• EXERCISE:
Print what the records say exactly, and omit the pictures.

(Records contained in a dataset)
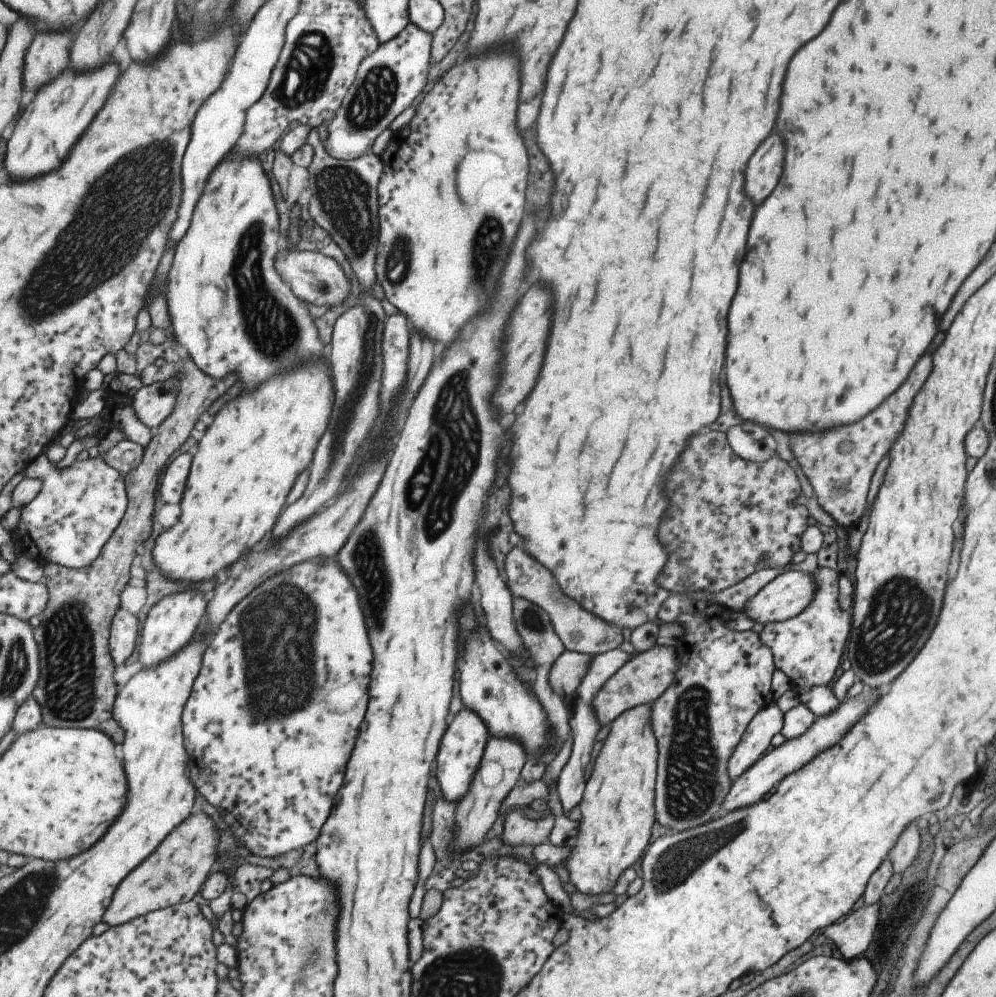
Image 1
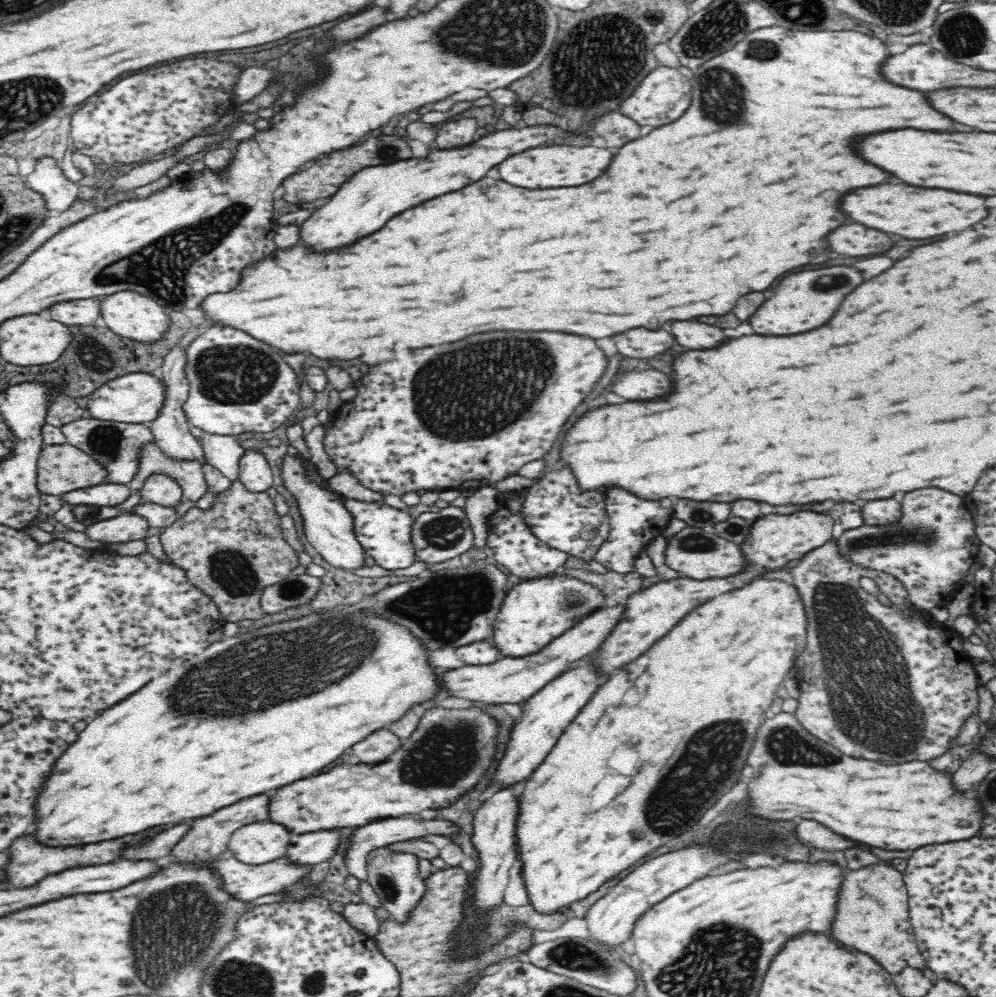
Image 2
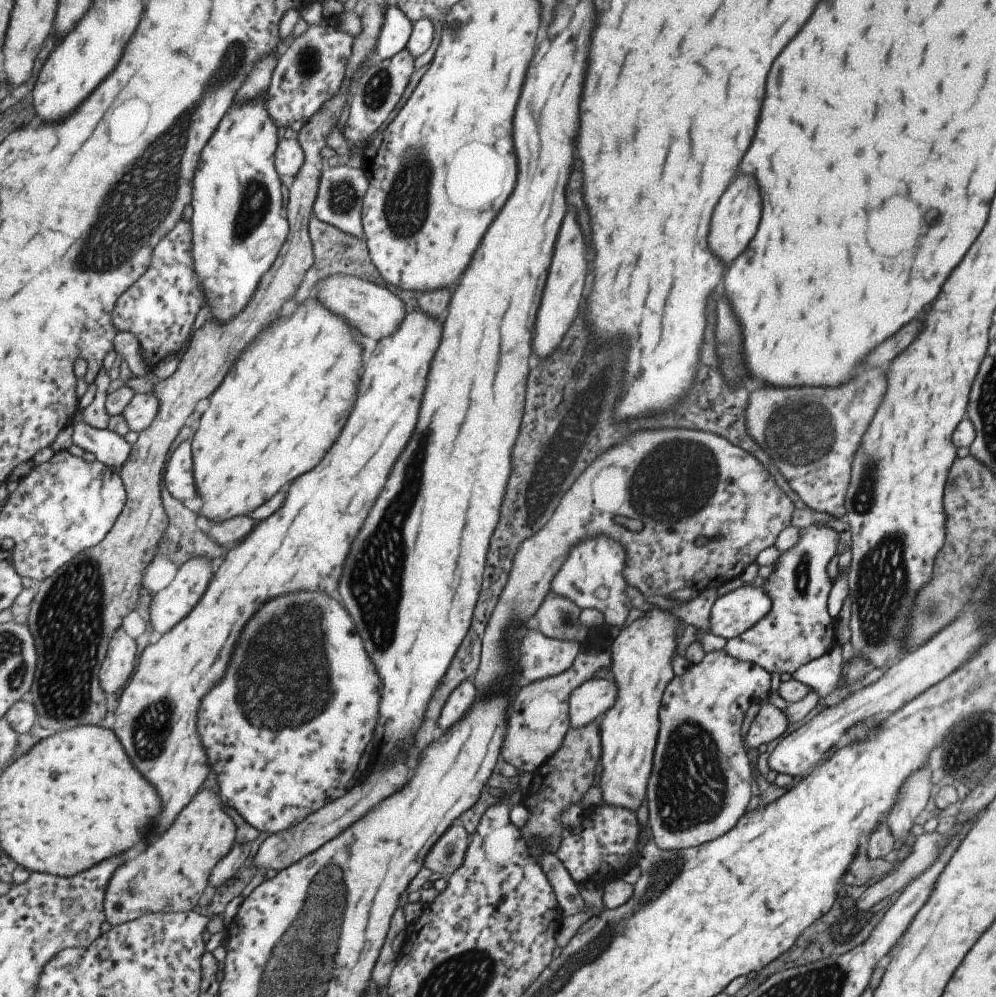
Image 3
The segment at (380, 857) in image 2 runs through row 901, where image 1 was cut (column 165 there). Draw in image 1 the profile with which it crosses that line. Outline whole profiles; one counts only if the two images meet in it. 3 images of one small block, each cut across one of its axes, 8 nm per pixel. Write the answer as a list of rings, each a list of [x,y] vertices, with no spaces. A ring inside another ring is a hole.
[[[167,380],[157,382],[153,386],[145,386],[135,394],[135,408],[137,414],[157,430],[177,408],[179,394],[181,394],[181,380]]]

• RESPONSE BELOW:
Image 1
Image 2
Image 3
The segment at (380, 857) in image 2 runs through row 901, where image 1 was cut (column 165 there). Draw in image 1 the profile with which it crosses that line. Outline whole profiles; one counts only if the two images meet in it. 3 images of one small block, each cut across one of its axes, 8 nm per pixel. Write the answer as a list of rings, each a list of [x,y] vertices, with no spaces. A ring inside another ring is a hole.
[[[167,380],[157,382],[153,386],[145,386],[135,394],[135,408],[137,414],[157,430],[177,408],[179,394],[181,394],[181,380]]]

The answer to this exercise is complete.